In a joint statement this week, the industry bodies said that the latest upheaval to Australia’s workplace relations regime would lead to lower wage growth and fewer jobs, compounding the plight of workers and families who are already doing it tough.

“The so-called ‘Same Job, Same Pay’ proposals do not mean equal pay for men and women. It does not speak of fairness and justice, as its name falsely represents.

“It means by law, employers will have to pay workers with little knowledge or experience exactly the same as workers with decades of knowledge and experience. It means by law, you cannot earn better pay by working harder or longer, if your colleague does not share your ambition or work ethic,” the statement read.

“This retrograde policy will deny Australian workers flexibility and the capacity to be treated individually. It will deny them the opportunity to negotiate more pay for harder work. ‘Same job, same pay’ will take away worker incentive and reduce productivity. This is not fair for workers or their employers. There is a better way, for better pay.

“These changes will make it more difficult for small operators to do business with big companies, rendering many service providers simply unviable, while putting significant constraints on companies wishing to expand, construct new projects and infrastructure, or simply manage their operations in their own way.”

The business sector has warned that workplace rigidity will ensure these opportunities for growth willould either go begging, or companies will be forced to endure a never-ending rollercoaster of hiring and firing as project development, construction and commodity prices rise or fall.

“How is it fair that someone with six months’ experience can demand the same pay as someone with six years’ experience?,” the MCA’s CEO Tania Constable said.

“Our workplaces should be about fairness, reward for effort, and experience. Not a blanket approach that fails to understand that all workplaces are unique and worker ambition and values, varied.
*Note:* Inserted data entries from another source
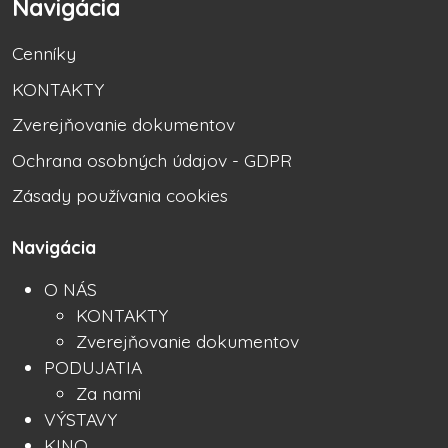
Navigácia
Cenníky
KONTAKTY
Zverejňovanie dokumentov
Ochrana osobných údajov - GDPR
Zásady používania cookies
Navigácia
O NÁS
KONTAKTY
Zverejňovanie dokumentov
PODUJATIA
Za nami
VÝSTAVY
KINO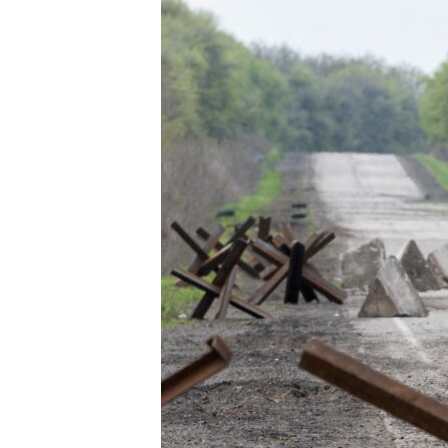
ВІДЕОУРОКИ «ELIFBE»
СВІДЧЕННЯ ОКУПАЦІЇ
УКРАЇНСЬКА ПРОБЛЕМА КРИМУ
ІНФОГРАФІКА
Employees should expect to be paid on their experience, skills and qualifications.

“This dangerous policy is just the latest in a long series of attacks on Australian businesses that have the cumulative effect of chasing away investment and jobs, hampering our economic recovery from Covid, and undermining Australia’s role in, and benefit from, a once in a multi-generation clean energy boom.”
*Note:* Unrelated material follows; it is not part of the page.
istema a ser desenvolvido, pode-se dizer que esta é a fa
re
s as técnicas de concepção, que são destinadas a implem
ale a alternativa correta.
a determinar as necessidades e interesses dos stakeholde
Appea CEO Samantha McCulloch added that the Australian oil and gas industry promoted fair and equitable pay and working conditions that reward effort and experience across the diverse career opportunities available in the sector.

“The industry is working tirelessly to provide Australian households and industry with reliable, essential energy but needs an industrial relations framework that supports operational flexibility and improved productivity to ensure competitive and affordable gas supply that is needed for Australia’s cleaner energy future,” she added.

The industry bodies have called on the federal government to put the interests of the community and the broader economy ahead of this overt pursuit of giving more power to unions; a quid pro quo for years of generous support from the movement.

However, Minister for Employment and Workplace Relations Tony Burke said in an interview with the ABC on Tuesday that the government was not proposing, and would not propose legislation to this effect, but that it was simply "trying to fix a loophole".

“I can only think it's either - I think probably they've done the focus group research or something like that, with some marketing company, and the actual loophole that the government's wanting to close, they discovered was indefensible and so they've tried to go off on some sort of tangent,” Burke said.

“But the loophole is a really simple one, which is if an employer agrees with their workforce and register ‘this should be the rate of pay’, you shouldn't then be able to go to a labour hire company and completely undercut what you've just agreed to. That's a loophole.”